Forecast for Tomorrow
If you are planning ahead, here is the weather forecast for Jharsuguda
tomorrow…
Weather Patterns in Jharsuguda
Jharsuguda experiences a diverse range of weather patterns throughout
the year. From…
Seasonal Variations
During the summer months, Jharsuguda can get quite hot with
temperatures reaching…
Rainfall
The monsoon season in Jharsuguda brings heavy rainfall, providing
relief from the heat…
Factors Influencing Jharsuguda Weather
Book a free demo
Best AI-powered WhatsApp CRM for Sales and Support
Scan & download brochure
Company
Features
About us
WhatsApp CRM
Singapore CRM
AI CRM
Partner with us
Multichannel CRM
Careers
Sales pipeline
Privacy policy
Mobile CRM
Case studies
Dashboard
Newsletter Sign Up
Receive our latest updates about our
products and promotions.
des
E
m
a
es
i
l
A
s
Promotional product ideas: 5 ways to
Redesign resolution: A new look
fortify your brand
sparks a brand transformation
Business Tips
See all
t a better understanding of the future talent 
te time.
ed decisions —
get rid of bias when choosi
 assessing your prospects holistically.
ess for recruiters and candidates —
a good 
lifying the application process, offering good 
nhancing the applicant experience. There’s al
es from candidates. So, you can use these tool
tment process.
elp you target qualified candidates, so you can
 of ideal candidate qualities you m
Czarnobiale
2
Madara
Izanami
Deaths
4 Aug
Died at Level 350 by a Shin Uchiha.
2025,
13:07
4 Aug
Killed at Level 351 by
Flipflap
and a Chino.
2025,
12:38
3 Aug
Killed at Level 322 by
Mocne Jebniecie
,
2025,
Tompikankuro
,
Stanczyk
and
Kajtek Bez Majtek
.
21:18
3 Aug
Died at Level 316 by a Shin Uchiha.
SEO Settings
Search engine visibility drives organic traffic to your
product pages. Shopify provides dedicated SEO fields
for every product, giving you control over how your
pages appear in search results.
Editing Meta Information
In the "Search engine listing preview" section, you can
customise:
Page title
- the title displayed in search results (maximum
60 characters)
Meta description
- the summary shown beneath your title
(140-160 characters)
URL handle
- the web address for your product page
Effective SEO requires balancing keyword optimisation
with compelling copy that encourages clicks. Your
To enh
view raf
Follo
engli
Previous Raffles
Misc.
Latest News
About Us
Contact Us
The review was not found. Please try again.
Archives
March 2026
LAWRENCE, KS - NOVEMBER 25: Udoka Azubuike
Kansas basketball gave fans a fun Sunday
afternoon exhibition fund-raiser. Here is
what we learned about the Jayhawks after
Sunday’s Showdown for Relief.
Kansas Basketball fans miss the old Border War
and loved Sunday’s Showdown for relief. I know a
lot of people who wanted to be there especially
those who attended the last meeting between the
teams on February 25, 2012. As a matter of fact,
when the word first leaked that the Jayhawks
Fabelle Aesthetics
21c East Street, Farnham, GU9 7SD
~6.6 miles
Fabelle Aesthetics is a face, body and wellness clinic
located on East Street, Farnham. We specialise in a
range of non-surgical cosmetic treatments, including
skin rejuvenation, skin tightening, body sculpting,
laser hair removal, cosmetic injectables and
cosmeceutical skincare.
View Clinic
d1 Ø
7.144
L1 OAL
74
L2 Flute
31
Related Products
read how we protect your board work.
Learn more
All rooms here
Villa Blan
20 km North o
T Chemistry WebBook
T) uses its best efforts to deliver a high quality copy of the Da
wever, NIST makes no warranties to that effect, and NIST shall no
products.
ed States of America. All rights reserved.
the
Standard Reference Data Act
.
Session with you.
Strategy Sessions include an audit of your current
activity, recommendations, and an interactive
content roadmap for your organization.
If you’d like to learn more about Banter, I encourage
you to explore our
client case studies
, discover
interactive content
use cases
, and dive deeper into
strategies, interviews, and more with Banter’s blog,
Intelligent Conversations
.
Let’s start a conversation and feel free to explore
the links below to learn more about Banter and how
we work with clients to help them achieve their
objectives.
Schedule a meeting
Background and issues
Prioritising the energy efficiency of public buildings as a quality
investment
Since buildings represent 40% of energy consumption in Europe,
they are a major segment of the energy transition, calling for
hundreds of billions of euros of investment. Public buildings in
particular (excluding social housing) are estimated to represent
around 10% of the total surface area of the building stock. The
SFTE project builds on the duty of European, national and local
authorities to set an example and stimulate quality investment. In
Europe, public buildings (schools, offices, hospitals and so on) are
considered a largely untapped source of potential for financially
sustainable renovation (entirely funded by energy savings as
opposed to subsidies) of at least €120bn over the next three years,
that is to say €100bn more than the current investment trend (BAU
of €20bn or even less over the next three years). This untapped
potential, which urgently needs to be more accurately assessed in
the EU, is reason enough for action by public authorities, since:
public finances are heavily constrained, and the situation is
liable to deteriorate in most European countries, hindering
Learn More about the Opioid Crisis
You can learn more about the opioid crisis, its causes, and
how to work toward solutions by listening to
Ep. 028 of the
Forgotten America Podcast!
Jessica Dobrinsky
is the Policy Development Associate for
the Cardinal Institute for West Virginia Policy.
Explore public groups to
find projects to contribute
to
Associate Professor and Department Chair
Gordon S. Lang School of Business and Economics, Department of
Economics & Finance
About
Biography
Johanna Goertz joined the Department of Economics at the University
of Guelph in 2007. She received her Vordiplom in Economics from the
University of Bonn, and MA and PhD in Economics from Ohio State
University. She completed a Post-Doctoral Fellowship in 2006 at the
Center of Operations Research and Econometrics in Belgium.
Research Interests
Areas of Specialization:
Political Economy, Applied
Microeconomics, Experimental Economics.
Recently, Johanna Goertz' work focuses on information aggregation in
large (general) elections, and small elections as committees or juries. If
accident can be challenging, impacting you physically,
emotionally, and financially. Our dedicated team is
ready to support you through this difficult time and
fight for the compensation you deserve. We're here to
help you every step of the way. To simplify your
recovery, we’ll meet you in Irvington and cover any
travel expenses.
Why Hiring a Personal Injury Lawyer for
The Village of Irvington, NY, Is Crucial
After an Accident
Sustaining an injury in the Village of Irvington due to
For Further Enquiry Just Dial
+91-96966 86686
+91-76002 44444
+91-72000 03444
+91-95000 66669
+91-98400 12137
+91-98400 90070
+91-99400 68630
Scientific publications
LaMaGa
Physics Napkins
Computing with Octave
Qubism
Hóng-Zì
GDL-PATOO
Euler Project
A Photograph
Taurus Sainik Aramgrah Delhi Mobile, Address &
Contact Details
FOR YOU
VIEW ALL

○ ○ ○ ○ ○ ○ ○

## Exercise
Can you update the items from the start through the line with "nhancing the applicant experience. There’s al" by replacing "heavy" with "light" and leaving everything else unchanged?

## Reply
Forecast for Tomorrow
If you are planning ahead, here is the weather forecast for Jharsuguda
tomorrow…
Weather Patterns in Jharsuguda
Jharsuguda experiences a diverse range of weather patterns throughout
the year. From…
Seasonal Variations
During the summer months, Jharsuguda can get quite hot with
temperatures reaching…
Rainfall
The monsoon season in Jharsuguda brings light rainfall, providing
relief from the heat…
Factors Influencing Jharsuguda Weather
Book a free demo
Best AI-powered WhatsApp CRM for Sales and Support
Scan & download brochure
Company
Features
About us
WhatsApp CRM
Singapore CRM
AI CRM
Partner with us
Multichannel CRM
Careers
Sales pipeline
Privacy policy
Mobile CRM
Case studies
Dashboard
Newsletter Sign Up
Receive our latest updates about our
products and promotions.
des
E
m
a
es
i
l
A
s
Promotional product ideas: 5 ways to
Redesign resolution: A new look
fortify your brand
sparks a brand transformation
Business Tips
See all
t a better understanding of the future talent 
te time.
ed decisions —
get rid of bias when choosi
 assessing your prospects holistically.
ess for recruiters and candidates —
a good 
lifying the application process, offering good 
nhancing the applicant experience. There’s al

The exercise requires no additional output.